We’re looking for ways to solve both crises—the Iranian nuclear crisis and the Iraqi military crisis. Why would Iran want nuclear weapons? Iran is a very complex society, and there are sharply different views on nuclear weapons within Iran. The government has denied, of course, that it’s seeking nuclear weapons, and it has said repeatedly that it doesn’t seek them, and has even concluded that nuclear weapons are against the tenets of Islam.
However, it seems that some leading Iranians have drawn the conclusion from the Iraq war that the only way to protect themselves against U.S. intervention is to acquire nuclear weapons. The lesson they got from Iraq was that if you have nuclear weapons, like North Korea, they won’t attack you, and if you don’t have them, like Iraq, then they will attack you.
It seems that view was a strong factor in Iran’s acceleration of its nuclear program in the last couple of years. Now that Iraq has proved to be such a disaster for the United States and it appears the United States is not in a position to threaten any other country with military action, that view may be waning among the Iranian elites. And that gives hope that there may be a chance to get a full suspension of the Iranian program, if not a total termination.
The other factor for Iran is, of course, Israel. Israel is the only nation in the Middle East that has nuclear weapons—we believe they have 100 or more nuclear weapons. And finally, of course, there are Iran’s regional ambitions. As long as nuclear weapons are seen as the currency of great powers, Iran, which aspires to restore its position as a great power within the region, continues to view nuclear weapons as beneficial to its national and regional strategic interests.

▶ _Extracted records_
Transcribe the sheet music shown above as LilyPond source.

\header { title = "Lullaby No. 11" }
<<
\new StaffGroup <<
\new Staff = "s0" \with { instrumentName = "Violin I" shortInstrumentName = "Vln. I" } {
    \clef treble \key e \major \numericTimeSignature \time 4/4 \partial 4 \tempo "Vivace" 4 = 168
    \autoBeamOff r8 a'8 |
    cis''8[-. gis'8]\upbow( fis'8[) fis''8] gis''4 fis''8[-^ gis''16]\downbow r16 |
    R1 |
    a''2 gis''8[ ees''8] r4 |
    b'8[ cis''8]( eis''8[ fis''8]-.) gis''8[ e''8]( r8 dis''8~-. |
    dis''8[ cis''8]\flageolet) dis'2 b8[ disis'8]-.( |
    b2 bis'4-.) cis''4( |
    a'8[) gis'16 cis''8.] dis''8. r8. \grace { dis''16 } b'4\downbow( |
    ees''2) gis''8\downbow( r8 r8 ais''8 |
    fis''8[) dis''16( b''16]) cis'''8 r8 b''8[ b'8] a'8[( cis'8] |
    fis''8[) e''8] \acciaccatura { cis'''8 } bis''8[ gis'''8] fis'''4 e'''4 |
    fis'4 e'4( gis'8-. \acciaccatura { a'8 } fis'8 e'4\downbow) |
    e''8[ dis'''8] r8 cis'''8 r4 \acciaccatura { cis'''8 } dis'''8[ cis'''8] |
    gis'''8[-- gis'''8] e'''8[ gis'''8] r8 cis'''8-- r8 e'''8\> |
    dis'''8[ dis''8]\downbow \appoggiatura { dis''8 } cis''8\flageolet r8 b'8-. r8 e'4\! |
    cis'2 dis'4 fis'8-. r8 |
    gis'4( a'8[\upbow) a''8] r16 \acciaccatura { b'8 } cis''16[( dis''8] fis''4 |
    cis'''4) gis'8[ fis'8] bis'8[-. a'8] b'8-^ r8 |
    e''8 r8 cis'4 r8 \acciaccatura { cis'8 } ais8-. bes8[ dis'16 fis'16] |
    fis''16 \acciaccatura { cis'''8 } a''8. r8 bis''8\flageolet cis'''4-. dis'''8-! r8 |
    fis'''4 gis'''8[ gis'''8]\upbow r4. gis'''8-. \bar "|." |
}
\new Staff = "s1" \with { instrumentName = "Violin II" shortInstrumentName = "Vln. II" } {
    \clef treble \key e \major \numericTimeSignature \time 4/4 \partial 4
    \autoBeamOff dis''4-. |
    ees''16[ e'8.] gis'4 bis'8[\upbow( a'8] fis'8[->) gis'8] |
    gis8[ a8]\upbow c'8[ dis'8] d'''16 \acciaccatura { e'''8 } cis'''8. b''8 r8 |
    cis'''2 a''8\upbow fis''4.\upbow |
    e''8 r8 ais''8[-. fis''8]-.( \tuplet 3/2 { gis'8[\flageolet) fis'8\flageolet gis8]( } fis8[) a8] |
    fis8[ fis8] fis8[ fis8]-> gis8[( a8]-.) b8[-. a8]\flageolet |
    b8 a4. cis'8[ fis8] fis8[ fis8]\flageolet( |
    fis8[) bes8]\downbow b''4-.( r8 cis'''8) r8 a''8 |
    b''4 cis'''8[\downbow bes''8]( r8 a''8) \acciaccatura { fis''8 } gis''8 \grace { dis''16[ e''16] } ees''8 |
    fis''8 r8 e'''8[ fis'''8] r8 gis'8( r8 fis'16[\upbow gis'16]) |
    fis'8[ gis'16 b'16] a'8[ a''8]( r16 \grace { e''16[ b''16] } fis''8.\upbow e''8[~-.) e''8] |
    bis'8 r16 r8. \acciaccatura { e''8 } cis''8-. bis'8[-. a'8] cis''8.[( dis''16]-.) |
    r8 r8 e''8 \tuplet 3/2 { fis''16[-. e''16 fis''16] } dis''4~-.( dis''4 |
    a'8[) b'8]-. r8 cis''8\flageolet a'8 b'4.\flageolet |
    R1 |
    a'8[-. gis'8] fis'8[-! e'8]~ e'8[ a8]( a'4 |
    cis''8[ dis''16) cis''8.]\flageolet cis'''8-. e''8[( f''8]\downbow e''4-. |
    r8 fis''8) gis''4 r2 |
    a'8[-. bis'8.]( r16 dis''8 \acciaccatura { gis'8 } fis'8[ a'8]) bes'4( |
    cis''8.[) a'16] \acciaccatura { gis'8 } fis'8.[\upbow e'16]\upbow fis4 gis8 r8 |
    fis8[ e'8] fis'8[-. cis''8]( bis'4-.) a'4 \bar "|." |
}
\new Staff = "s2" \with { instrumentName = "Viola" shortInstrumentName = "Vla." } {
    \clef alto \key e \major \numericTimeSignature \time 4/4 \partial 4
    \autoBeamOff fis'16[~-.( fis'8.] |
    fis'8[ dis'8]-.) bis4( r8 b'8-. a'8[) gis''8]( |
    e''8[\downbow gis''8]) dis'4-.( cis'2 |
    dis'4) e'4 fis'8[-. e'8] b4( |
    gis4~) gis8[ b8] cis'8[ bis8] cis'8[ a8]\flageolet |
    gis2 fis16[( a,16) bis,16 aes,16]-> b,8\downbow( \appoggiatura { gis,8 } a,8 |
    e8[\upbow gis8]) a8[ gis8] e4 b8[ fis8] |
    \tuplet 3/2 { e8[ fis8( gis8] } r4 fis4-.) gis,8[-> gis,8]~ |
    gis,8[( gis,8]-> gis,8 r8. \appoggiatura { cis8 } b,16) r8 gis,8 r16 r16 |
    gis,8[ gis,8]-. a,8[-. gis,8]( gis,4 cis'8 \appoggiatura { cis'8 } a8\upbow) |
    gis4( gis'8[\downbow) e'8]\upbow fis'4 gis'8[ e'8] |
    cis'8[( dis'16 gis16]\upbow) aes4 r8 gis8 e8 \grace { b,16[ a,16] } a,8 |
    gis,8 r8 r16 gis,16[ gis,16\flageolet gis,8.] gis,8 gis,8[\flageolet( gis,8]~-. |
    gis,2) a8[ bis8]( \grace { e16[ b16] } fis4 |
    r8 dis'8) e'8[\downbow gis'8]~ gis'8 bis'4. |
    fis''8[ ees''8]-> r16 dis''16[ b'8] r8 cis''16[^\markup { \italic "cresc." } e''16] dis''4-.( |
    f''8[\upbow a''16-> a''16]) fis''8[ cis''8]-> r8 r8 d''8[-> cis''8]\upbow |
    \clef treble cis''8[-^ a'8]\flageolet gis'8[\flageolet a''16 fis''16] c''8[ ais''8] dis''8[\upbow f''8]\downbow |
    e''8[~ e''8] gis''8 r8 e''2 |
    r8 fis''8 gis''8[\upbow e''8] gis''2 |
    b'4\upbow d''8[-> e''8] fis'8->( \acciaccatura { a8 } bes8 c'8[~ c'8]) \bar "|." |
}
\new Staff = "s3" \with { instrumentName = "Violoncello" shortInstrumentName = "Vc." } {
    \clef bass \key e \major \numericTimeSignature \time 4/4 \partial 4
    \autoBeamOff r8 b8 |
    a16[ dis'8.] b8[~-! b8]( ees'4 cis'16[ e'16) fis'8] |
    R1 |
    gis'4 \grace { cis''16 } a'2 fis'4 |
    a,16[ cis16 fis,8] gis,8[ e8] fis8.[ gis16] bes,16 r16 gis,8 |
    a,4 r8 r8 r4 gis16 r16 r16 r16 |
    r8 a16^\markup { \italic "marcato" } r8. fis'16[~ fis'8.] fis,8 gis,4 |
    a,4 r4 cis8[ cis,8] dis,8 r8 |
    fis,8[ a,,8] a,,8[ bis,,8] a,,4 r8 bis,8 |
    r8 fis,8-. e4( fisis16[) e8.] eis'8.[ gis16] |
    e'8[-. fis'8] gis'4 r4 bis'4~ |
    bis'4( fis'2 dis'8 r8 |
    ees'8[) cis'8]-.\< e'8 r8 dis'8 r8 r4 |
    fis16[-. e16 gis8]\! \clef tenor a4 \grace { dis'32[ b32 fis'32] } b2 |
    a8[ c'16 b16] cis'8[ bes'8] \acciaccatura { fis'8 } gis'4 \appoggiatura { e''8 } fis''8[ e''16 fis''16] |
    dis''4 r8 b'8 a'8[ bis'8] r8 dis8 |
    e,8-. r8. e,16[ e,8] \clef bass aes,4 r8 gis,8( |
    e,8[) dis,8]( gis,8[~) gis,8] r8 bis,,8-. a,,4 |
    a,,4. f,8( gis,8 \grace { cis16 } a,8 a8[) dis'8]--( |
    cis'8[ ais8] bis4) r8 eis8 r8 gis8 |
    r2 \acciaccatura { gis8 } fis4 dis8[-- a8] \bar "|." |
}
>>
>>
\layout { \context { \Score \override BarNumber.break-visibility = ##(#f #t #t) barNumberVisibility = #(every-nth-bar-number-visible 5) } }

▶ _Using the information_
- 1) Answer these from the text on Iran's nuclear program:
(a) What has the Iranian government concluded about nuclear weapons and the tenets of Islam?
(b) Which country does the text name as having nuclear weapons and therefore not being attacked?
(c) How many nuclear weapons is Israel believed to have?
- 2) Write out the text on Iran's nuclear program from "The other factor" up to and including "regional strategic interests.", and swap "regional ambitions" for "regional aims".

▶ _Responses by task_
- 1)
(a) That nuclear weapons are against the tenets of Islam.
(b) North Korea.
(c) 100 or more.

- 2)
The other factor for Iran is, of course, Israel. Israel is the only nation in the Middle East that has nuclear weapons—we believe they have 100 or more nuclear weapons. And finally, of course, there are Iran’s regional aims. As long as nuclear weapons are seen as the currency of great powers, Iran, which aspires to restore its position as a great power within the region, continues to view nuclear weapons as beneficial to its national and regional strategic interests.